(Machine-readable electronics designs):
++++++
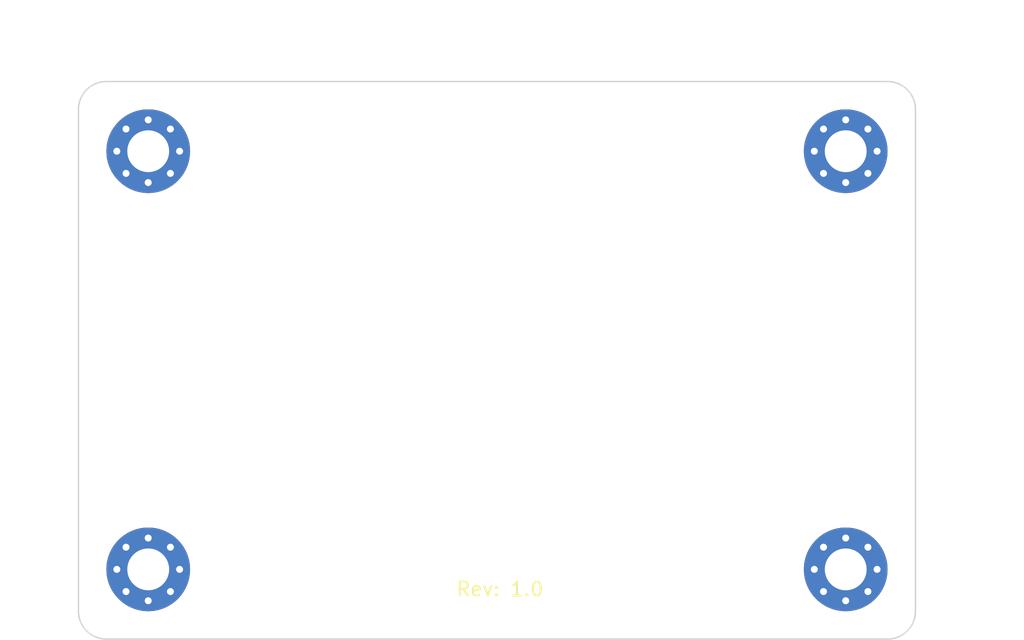
<source format=kicad_pcb>
(kicad_pcb (version 20221018) (generator pcbnew)

  (general
    (thickness 1.6)
  )

  (paper "A4")
  (title_block
    (rev "${REVISION}")
    (company "Author:")
    (comment 1 "Reviewer:")
  )

  (layers
    (0 "F.Cu" signal)
    (31 "B.Cu" signal)
    (34 "B.Paste" user)
    (35 "F.Paste" user)
    (36 "B.SilkS" user "B.Silkscreen")
    (37 "F.SilkS" user "F.Silkscreen")
    (38 "B.Mask" user)
    (39 "F.Mask" user)
    (40 "Dwgs.User" user "User.Drawings")
    (41 "Cmts.User" user "User.Comments")
    (44 "Edge.Cuts" user)
    (45 "Margin" user)
    (46 "B.CrtYd" user "B.Courtyard")
    (47 "F.CrtYd" user "F.Courtyard")
    (48 "B.Fab" user)
    (49 "F.Fab" user)
  )

  (setup
    (stackup
      (layer "F.SilkS" (type "Top Silk Screen") (color "White"))
      (layer "F.Paste" (type "Top Solder Paste"))
      (layer "F.Mask" (type "Top Solder Mask") (color "#073A61CC") (thickness 0.01) (material "Liquid Ink") (epsilon_r 3.3) (loss_tangent 0))
      (layer "F.Cu" (type "copper") (thickness 0.035))
      (layer "dielectric 1" (type "prepreg") (color "#505543FF") (thickness 1.51) (material "FR4") (epsilon_r 4.5) (loss_tangent 0.02))
      (layer "B.Cu" (type "copper") (thickness 0.035))
      (layer "B.Mask" (type "Bottom Solder Mask") (color "#073A61CC") (thickness 0.01) (material "Liquid Ink") (epsilon_r 3.3) (loss_tangent 0))
      (layer "B.Paste" (type "Bottom Solder Paste"))
      (layer "B.SilkS" (type "Bottom Silk Screen") (color "White"))
      (copper_finish "HAL lead-free")
      (dielectric_constraints no)
    )
    (pad_to_mask_clearance 0.05)
    (aux_axis_origin 116 116)
    (grid_origin 116 116)
    (pcbplotparams
      (layerselection 0x00010fc_ffffffff)
      (plot_on_all_layers_selection 0x0000000_00000000)
      (disableapertmacros false)
      (usegerberextensions false)
      (usegerberattributes true)
      (usegerberadvancedattributes true)
      (creategerberjobfile true)
      (dashed_line_dash_ratio 12.000000)
      (dashed_line_gap_ratio 3.000000)
      (svgprecision 4)
      (plotframeref false)
      (viasonmask false)
      (mode 1)
      (useauxorigin false)
      (hpglpennumber 1)
      (hpglpenspeed 20)
      (hpglpendiameter 15.000000)
      (dxfpolygonmode true)
      (dxfimperialunits true)
      (dxfusepcbnewfont true)
      (psnegative false)
      (psa4output false)
      (plotreference true)
      (plotvalue true)
      (plotinvisibletext false)
      (sketchpadsonfab false)
      (subtractmaskfromsilk false)
      (outputformat 1)
      (mirror false)
      (drillshape 1)
      (scaleselection 1)
      (outputdirectory "")
    )
  )

  (property "REVISION" "1.0")

  (net 0 "")

  (footprint "MountingHole:MountingHole_3mm_Pad_Via" (layer "F.Cu") (at 171 81))

  (footprint "MountingHole:MountingHole_3mm_Pad_Via" (layer "F.Cu") (at 121 111))

  (footprint "MountingHole:MountingHole_3mm_Pad_Via" (layer "F.Cu") (at 121 81))

  (footprint "MountingHole:MountingHole_3mm_Pad_Via" (layer "F.Cu") (at 171 111))

  (gr_line (start 118 76) (end 174 76)
    (stroke (width 0.1) (type default)) (layer "Edge.Cuts") (tstamp 50e7a8dd-5b81-42b0-bc4d-1c239393e377))
  (gr_line (start 116 114) (end 116 78)
    (stroke (width 0.1) (type default)) (layer "Edge.Cuts") (tstamp 7076a365-15a5-4f02-8113-f4f7c5c19ef6))
  (gr_line (start 176 78) (end 176 114)
    (stroke (width 0.1) (type default)) (layer "Edge.Cuts") (tstamp 7405ac2d-f94f-409f-a806-dbfe1795118f))
  (gr_arc (start 118 116) (mid 116.585786 115.414214) (end 116 114)
    (stroke (width 0.1) (type default)) (layer "Edge.Cuts") (tstamp 8663cfb5-2f6c-4f17-9b4d-8841e00a8798))
  (gr_arc (start 176 114) (mid 175.414214 115.414214) (end 174 116)
    (stroke (width 0.1) (type default)) (layer "Edge.Cuts") (tstamp 882a2a21-1b40-4146-a7e0-dd53183c14e5))
  (gr_arc (start 116 78) (mid 116.585786 76.585786) (end 118 76)
    (stroke (width 0.1) (type default)) (layer "Edge.Cuts") (tstamp 9cc31778-6423-4cbe-bcbc-03231a025423))
  (gr_line (start 174 116) (end 118 116)
    (stroke (width 0.1) (type default)) (layer "Edge.Cuts") (tstamp c8564518-fb31-44e3-bd09-9ffac4829823))
  (gr_arc (start 174 76) (mid 175.414214 76.585786) (end 176 78)
    (stroke (width 0.1) (type default)) (layer "Edge.Cuts") (tstamp cacf977d-3987-4730-9f9e-ebaf1e9fd86c))
  (gr_text "Rev: ${REVISION}" (at 143 113) (layer "F.SilkS") (tstamp 7aec6c76-b5f7-446f-9417-fb725641127b)
    (effects (font (size 1 1) (thickness 0.15)) (justify left bottom))
  )
  (dimension (type aligned) (layer "Cmts.User") (tstamp 3cbe8ec4-7568-4757-b842-a71f9ec257dd)
    (pts (xy 121 81) (xy 171 81))
    (height -10)
    (gr_text "50 mm" (at 146 71) (layer "Cmts.User") (tstamp 3cbe8ec4-7568-4757-b842-a71f9ec257dd)
      (effects (font (size 1 1) (thickness 0.15)))
    )
    (format (prefix "") (suffix "") (units 3) (units_format 1) (precision 4) suppress_zeroes)
    (style (thickness 0.15) (arrow_length 1.27) (text_position_mode 1) (extension_height 0.58642) (extension_offset 0.5) keep_text_aligned)
  )
  (dimension (type aligned) (layer "Cmts.User") (tstamp e0dcf029-18da-44fe-b272-34cf9f801c1a)
    (pts (xy 171 81) (xy 171 111))
    (height -10)
    (gr_text "30 mm" (at 181 96 90) (layer "Cmts.User") (tstamp e0dcf029-18da-44fe-b272-34cf9f801c1a)
      (effects (font (size 1 1) (thickness 0.15)))
    )
    (format (prefix "") (suffix "") (units 3) (units_format 1) (precision 4) suppress_zeroes)
    (style (thickness 0.15) (arrow_length 1.27) (text_position_mode 1) (extension_height 0.58642) (extension_offset 0.5) keep_text_aligned)
  )

)

</source>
++++++
Wherever the string "footprint" appears in a line above, copy that line.

(RESULT OF THE EXERCISE):
  (footprint "MountingHole:MountingHole_3mm_Pad_Via" (layer "F.Cu") (at 171 81))
  (footprint "MountingHole:MountingHole_3mm_Pad_Via" (layer "F.Cu") (at 121 111))
  (footprint "MountingHole:MountingHole_3mm_Pad_Via" (layer "F.Cu") (at 121 81))
  (footprint "MountingHole:MountingHole_3mm_Pad_Via" (layer "F.Cu") (at 171 111))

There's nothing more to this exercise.